A CRYOGENIC refrigeration system capable of generating temperatures as low as -271 degrees Celsius is part of the world's biggest science experiment- the Large Hadron Collider.
First reported in ACR News magazine in December 2007,
the central part of the Large Hadron Collider is the world’s largest fridge and is colder than deep outer space.
The LHC, a massive particle accelerator, was built at the CERN physics laboratory near Geneva and is contained in an underground tunnel (17 miles in circumferance). A liquid helium refrigeration system is used to cool the LHC's circular tunnel, which crosses the border between Switzerland and France at four points.
On September 10, scientists at the LHC sent two beams of protons travelling at almost the speed of light in opposite directions along the tunnel to create a head-on collision between the two beams.

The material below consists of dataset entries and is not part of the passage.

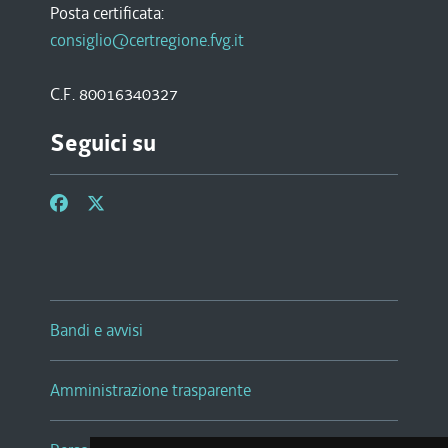
Posta certificata:
consiglio@certregione.fvg.it
C.F. 80016340327
Seguici su
Bandi e avvisi
Amministrazione trasparente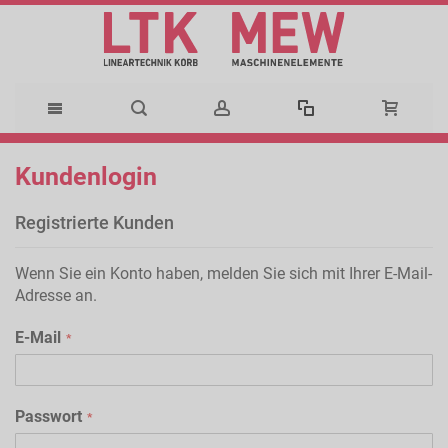
Direkt
Kundenlogin
zum
Registrierte Kunden
Inhalt
Wenn Sie ein Konto haben, melden Sie sich mit Ihrer E-Mail-
Adresse an.
E-Mail
Passwort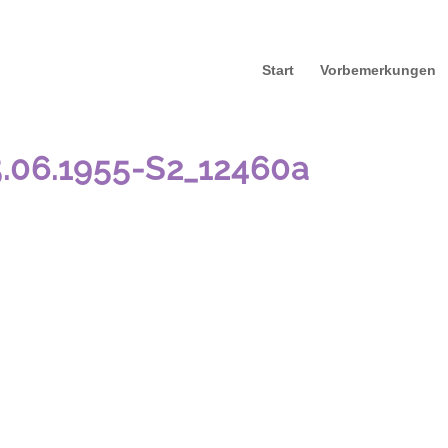
Start
Vorbemerkungen
05.06.1955-S2_12460a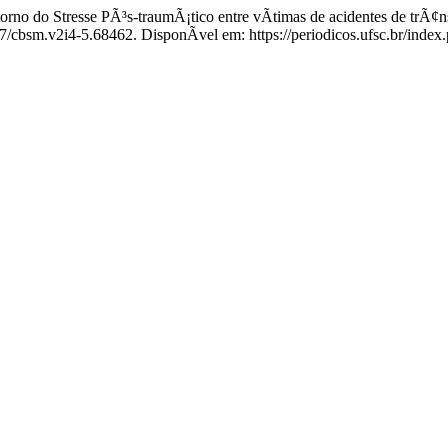
o do Stresse PÃ³s-traumÃ¡tico entre vÃ­timas de acidentes de trÃ¢n
07/cbsm.v2i4-5.68462. DisponÃ­vel em: https://periodicos.ufsc.br/inde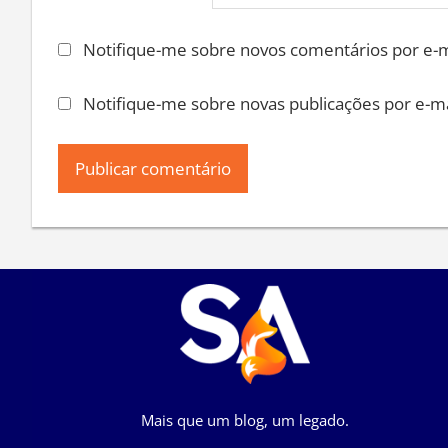
Notifique-me sobre novos comentários por e-m
Notifique-me sobre novas publicações por e-ma
Mais que um blog, um legado.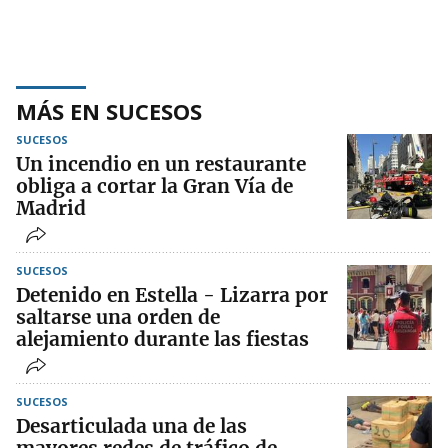
MÁS EN SUCESOS
SUCESOS
Un incendio en un restaurante
obliga a cortar la Gran Vía de
Madrid
SUCESOS
Detenido en Estella - Lizarra por
saltarse una orden de
alejamiento durante las fiestas
SUCESOS
Desarticulada una de las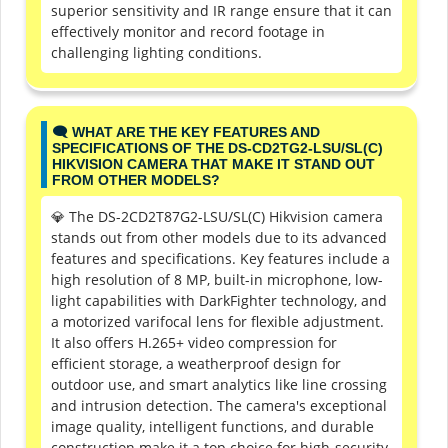
superior sensitivity and IR range ensure that it can
effectively monitor and record footage in
challenging lighting conditions.
🗨️ WHAT ARE THE KEY FEATURES AND
SPECIFICATIONS OF THE DS-CD2TG2-LSU/SL(C)
HIKVISION CAMERA THAT MAKE IT STAND OUT
FROM OTHER MODELS?
💎 The DS-2CD2T87G2-LSU/SL(C) Hikvision camera
stands out from other models due to its advanced
features and specifications. Key features include a
high resolution of 8 MP, built-in microphone, low-
light capabilities with DarkFighter technology, and
a motorized varifocal lens for flexible adjustment.
It also offers H.265+ video compression for
efficient storage, a weatherproof design for
outdoor use, and smart analytics like line crossing
and intrusion detection. The camera's exceptional
image quality, intelligent functions, and durable
construction make it a top choice for high-security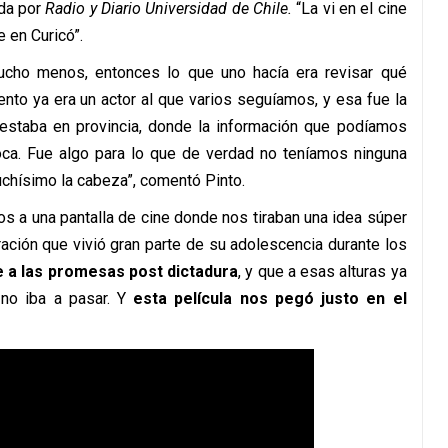
ada por
Radio y Diario Universidad de Chile.
“La vi en el cine
e en Curicó”.
ucho menos, entonces lo que uno hacía era revisar qué
o ya era un actor al que varios seguíamos, y esa fue la
 estaba en provincia, donde la información que podíamos
oca. Fue algo para lo que de verdad no teníamos ninguna
chísimo la cabeza”, comentó Pinto.
s a una pantalla de cine donde nos tiraban una idea súper
ación que vivió gran parte de su adolescencia durante los
 a las promesas post dictadura
, y que a esas alturas ya
no iba a pasar. Y
esta película nos pegó justo en el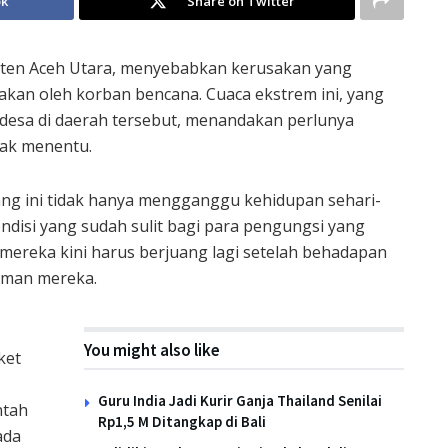
ok
Share on Twitter
aten Aceh Utara, menyebabkan kerusakan yang
akan oleh korban bencana. Cuaca ekstrem ini, yang
 desa di daerah tersebut, menandakan perlunya
dak menentu.
ang ini tidak hanya mengganggu kehidupan sehari-
ndisi yang sudah sulit bagi para pengungsi yang
mereka kini harus berjuang lagi setelah behadapan
iman mereka.
You might also like
ket
Guru India Jadi Kurir Ganja Thailand Senilai
ntah
Rp1,5 M Ditangkap di Bali
ada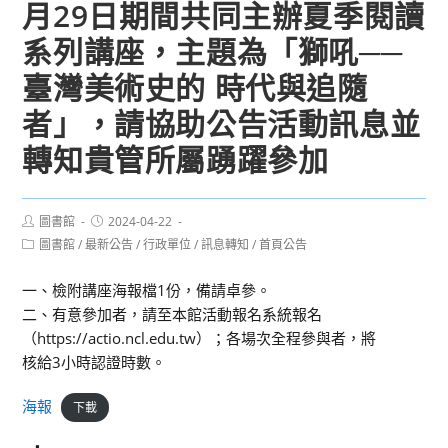
月29日期間共同主辦夏季閱讀
系列講座，主題為「獅吼──
臺灣美術史的 時代與追隨
者」，請協助公告活動訊息並
轉知貴管所屬踴躍參加
Post
Post
圖書館
2024-04-22
author:
published:
Post
圖書館
/
最新公告
/
行政單位
/
訊息轉知
/
首頁公告
category:
一、檢附講座海報檔1份，備請卓參。
二、有意參加者，請至本館活動報名系統報名
（https://actio.ncl.edu.tw）；各場次全程參與者，將
核給3小時認證時數。
海報
下載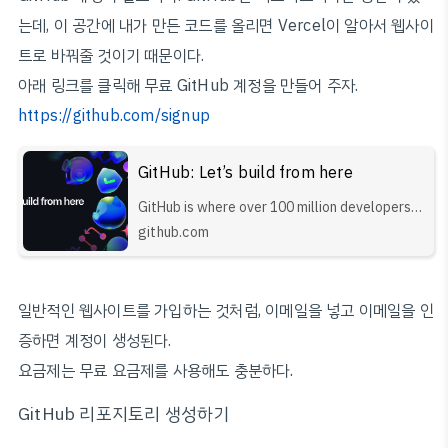
는데, 이 공간에 내가 만든 코드를 올리면 Vercel이 알아서 웹사이
트로 바꿔줄 것이기 때문이다.
아래 링크를 클릭해 무료 GitHub 계정을 만들어 주자.
https://github.com/signup
GitHub: Let’s build from here
GitHub is where over 100 million developers
shape the future of software, together.
github.com
Contribute to the open source community,
manage your Git repositories, review code
like a pro, track bugs and fea...
일반적인 웹사이트를 가입하는 것처럼, 이메일을 넣고 이메일을 인
증하면 계정이 생성된다.
요금제는 무료 요금제를 사용해도 충분하다.
GitHub 리포지토리 생성하기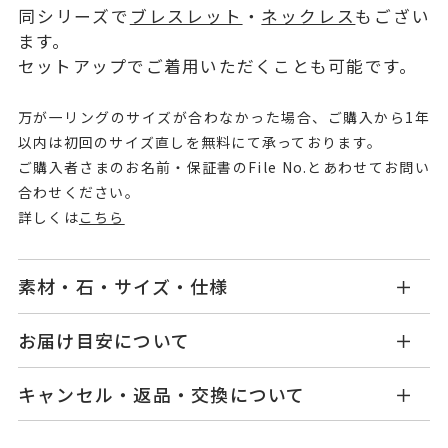
同シリーズで
ブレスレット
・
ネックレス
もござい
ます。
セットアップでご着用いただくことも可能です。
万が一リングのサイズが合わなかった場合、ご購入から1年
以内は初回のサイズ直しを無料にて承っております。
ご購入者さまのお名前・保証書のFile No.とあわせてお問い
合わせください。
詳しくは
こちら
素材・石・サイズ・仕様
OB2508R001RQPG1
品番
お届け目安について
商品ページの【お届け目安】をご確認くださいま
K10ピンクゴールド
素材
キャンセル・返品・交換について
せ。
ローズクオーツ
石
ご注文およびご入金確認後、以下の日程にて発送
キャンセル
ご注文後でも、商品手配前のご注文に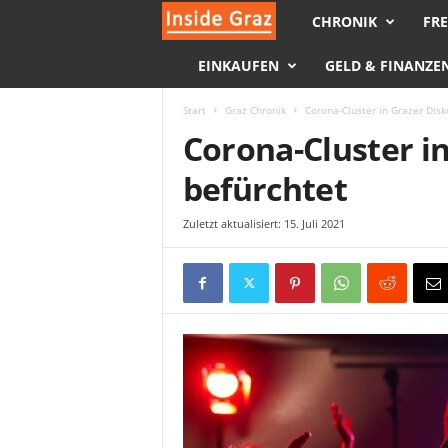
CHRONIK
FRE
I
EINKAUFEN
GELD & FINANZE
n
s
Start
Graz Chronik
Corona-Cluster in Grazer Disk
Corona-Cluster i
i
befürchtet
d
Zuletzt aktualisiert: 15. Juli 2021
e
G
r
a
z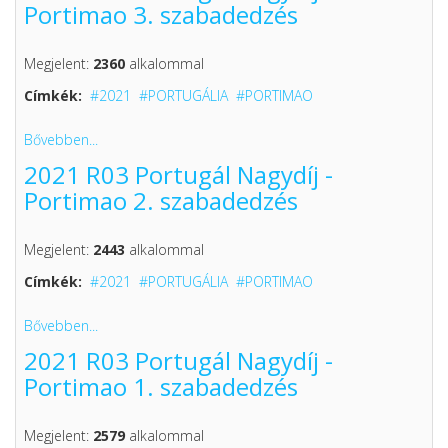
Portimao 3. szabadedzés
Megjelent:
2360
alkalommal
Címkék:
2021
PORTUGÁLIA
PORTIMAO
Bővebben...
2021 R03 Portugál Nagydíj -
Portimao 2. szabadedzés
Megjelent:
2443
alkalommal
Címkék:
2021
PORTUGÁLIA
PORTIMAO
Bővebben...
2021 R03 Portugál Nagydíj -
Portimao 1. szabadedzés
Megjelent:
2579
alkalommal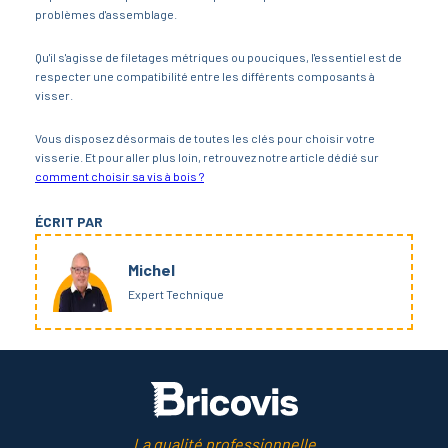
problèmes d'assemblage.
Qu'il s'agisse de filetages métriques ou pouciques, l'essentiel est de
respecter une compatibilité entre les différents composants à
visser.
Vous disposez désormais de toutes les clés pour choisir votre
visserie. Et pour aller plus loin, retrouvez notre article dédié sur
comment choisir sa vis à bois ?
ÉCRIT PAR
Michel
Expert Technique
La qualité professionnelle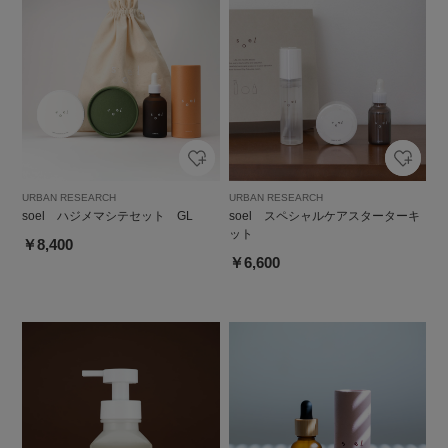
URBAN RESEARCH
URBAN RESEARCH
soel ハジメマシテセット GL
soel スペシャルケアスターターキ
ット
￥8,400
￥6,600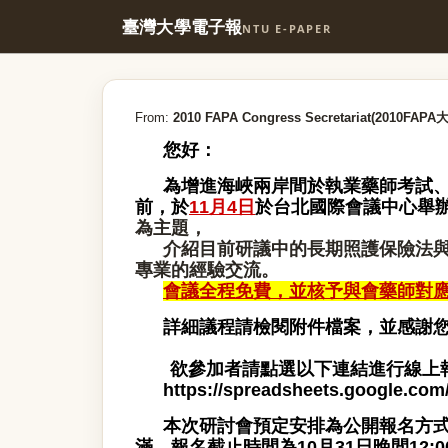
臺灣大學電子報
NTU E-PAPER
From:
2010 FAPA Congress Secretariat(2010FA
您好：
為增進海峽兩岸間於執業藥師考試、
前，
於
11月4日
於台北國際會議中心舉
為主題，
介紹目前研議中的長期照護保險法
專業的經驗交流。
會議全程免費，並核予與會藥師對
詳細議程請檢閱附件檔案，並感謝
欲參加者請點選以下連結進行線上
https://spreadsheets.google
本次研討會預定安排為公開報名方式
滿，報名截止時間為10月31日晚間12:0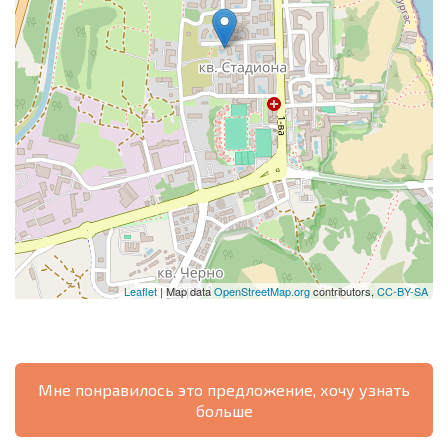
Leaflet
| Map data
OpenStreetMap.org
contributors,
CC-BY-SA
Мне понравилось это предложение, хочу узнать
больше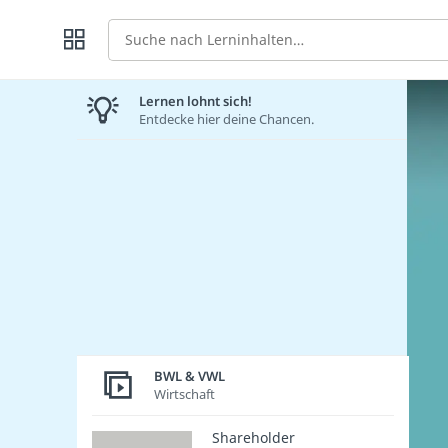
Suche
Lernen lohnt sich!
Entdecke hier deine Chancen.
BWL & VWL
Wirtschaft
Shareholder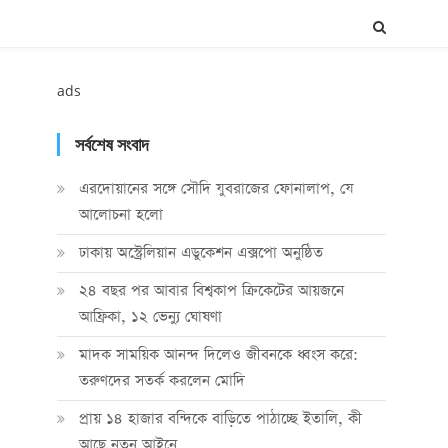
ads
সর্বশেষ সংবাদ
এরদোয়ানের সঙ্গে সৌদি যুবরাজের ফোনালাপ, যে
আলোচনা হলো
ঢাকায় অস্ট্রেলিয়ান এডুকেশন এক্সপো অনুষ্ঠিত
২৪ বছর পর আবার বিশ্বকাপ ক্রিকে‌টের আয়জনে
আফ্রিকা, ১২ ভেন্যু ঘোষণা
মাদক সাময়িক আনন্দ দিলেও জীবনকে ধ্বংস করে:
তরুণদের সতর্ক করলেন মোদি
প্রায় ১৪ হাজার বন্দিকে বাড়িতে পাঠাচ্ছে ইতালি, কী
আছে নতুন আইনে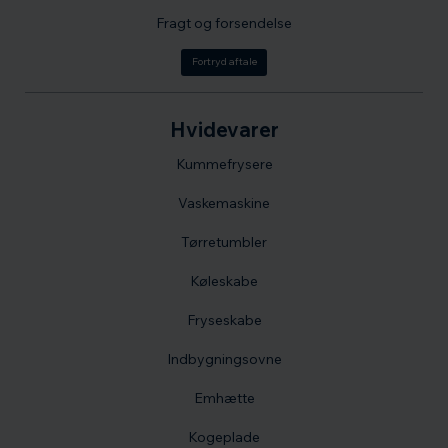
Fragt og forsendelse
Fortryd aftale
Hvidevarer
Kummefrysere
Vaskemaskine
Tørretumbler
Køleskabe
Fryseskabe
Indbygningsovne
Emhætte
Kogeplade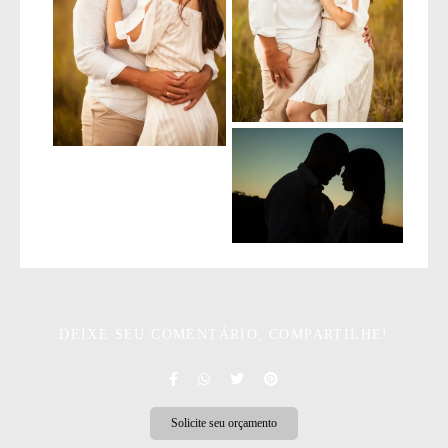
DEIXE SEU COMENTÁRIO, COMPARTILHE!
Solicite seu orçamento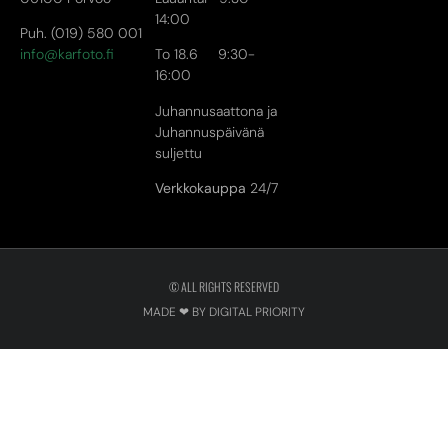
14:00
Puh. (019) 580 001
info@karfoto.fi
To 18.6 9:30-
16:00
Juhannusaattona ja
Juhannuspäivänä
suljettu
Verkkokauppa
24/7
© ALL RIGHTS RESERVED
MADE ❤ BY DIGITAL PRIORITY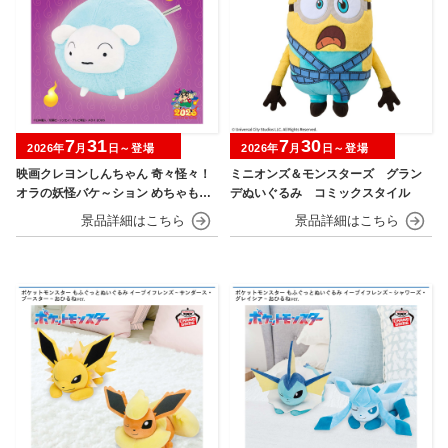
7
31
7
30
2026年
月
日～登場
2026年
月
日～登場
映画クレヨンしんちゃん 奇々怪々！
ミニオンズ＆モンスターズ グラン
オラの妖怪バケ～ション めちゃもふ
デぬいぐるみ コミックスタイル
ぐっとぬいぐるみ シロ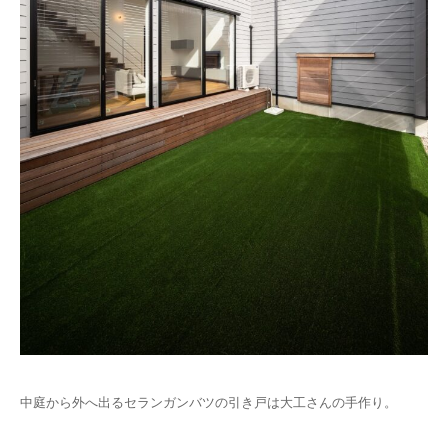
中庭から外へ出るセランガンバツの引き戸は大工さんの手作り。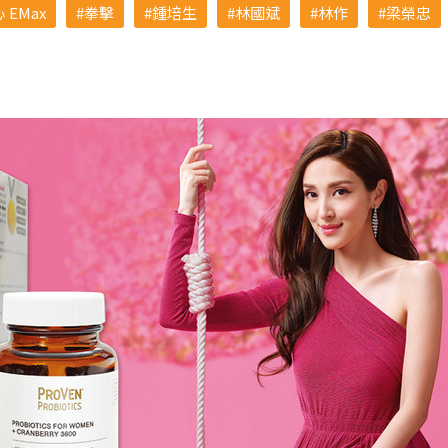
EMax
拳擊
鍾培生
林國斌
林作
梁榮忠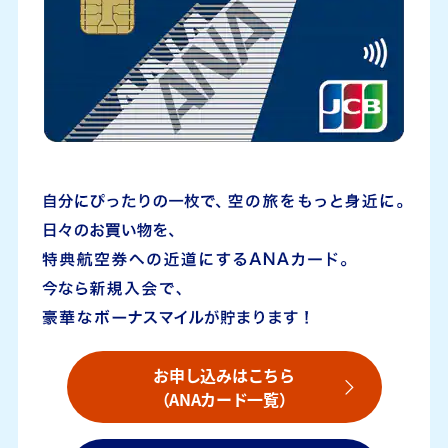
お申し込みはこちら
（ANAカード一覧）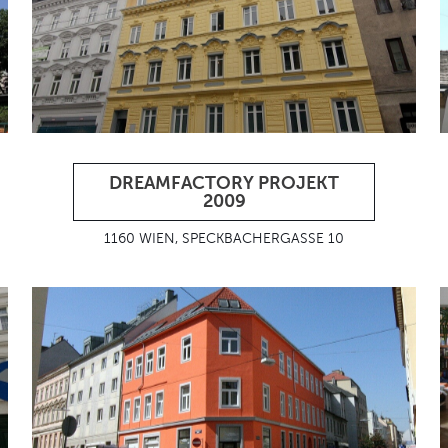
DREAMFACTORY PROJEKT
2009
1160 WIEN, SPECKBACHERGASSE 10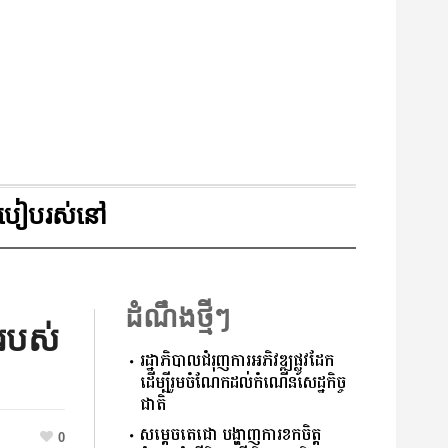
របៀបរស់នៅ
ដំណឹងថ្មីៗ
របស់​
រដ្ឋាភិបាលជំរុញការអភិវឌ្ឍផ្លូវដែក
ដើម្បីរួមចំណែកដល់កំណើនសេដ្ឋកិច្ច
ជាតិ
សម្តេចតេជោ បង្ហាញការខកចិត្ត
0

The LHC tunnel contains two pipes enclosed within 'superconducting' magnets, with each pipe containing a proton beam. The tunnel must be cooled down to -271°C in order for the LHC’s superconductive magnets to remain superconductive and guide the two proton beams around the LHC ring route as they travel at almost the speed of light.
The two beams are directed around the ring by magnets to four points where collisions between the two beams can take place.
The superconductive magnets sit in a 1.9K bath of superfluid helium at atmospheric pressure.
It is cooled by low pressure liquid helium flowing in heat exchanger tubes threaded along the string of magnets.
Refrigeration power equal to more than 140kW at 4.5kW is distributed around the underground ring.
Linde supplied each of the LHC's eight 4.5kw refrigeration units which incorporate a pumping system to divide the temperature by 2.5 in order to achieve the 1.9K.
To achieve a pressure of 15 millibars, the system uses both hydrodynamic centrifugal compressors operating at low temperature and positive displacement compressors operating at ambient temperature.
Approximately 96 tonnes of liquid helium is needed to keep the magnets at their operating temperature of -271°C (1.9 K), making the LHC the largest cryogenic facility in the world at liquid helium temperature.
Scientists behind the LHC hope to learn how matter behaved a fraction of a second after the Big Bang. They hope the LHC experiments will answer questions such as what gives matter its mass, what the invisible 96% of the universe is made of, why nature prefers matter to antimatter and how matter evolved from the first instants of the universe’s existence.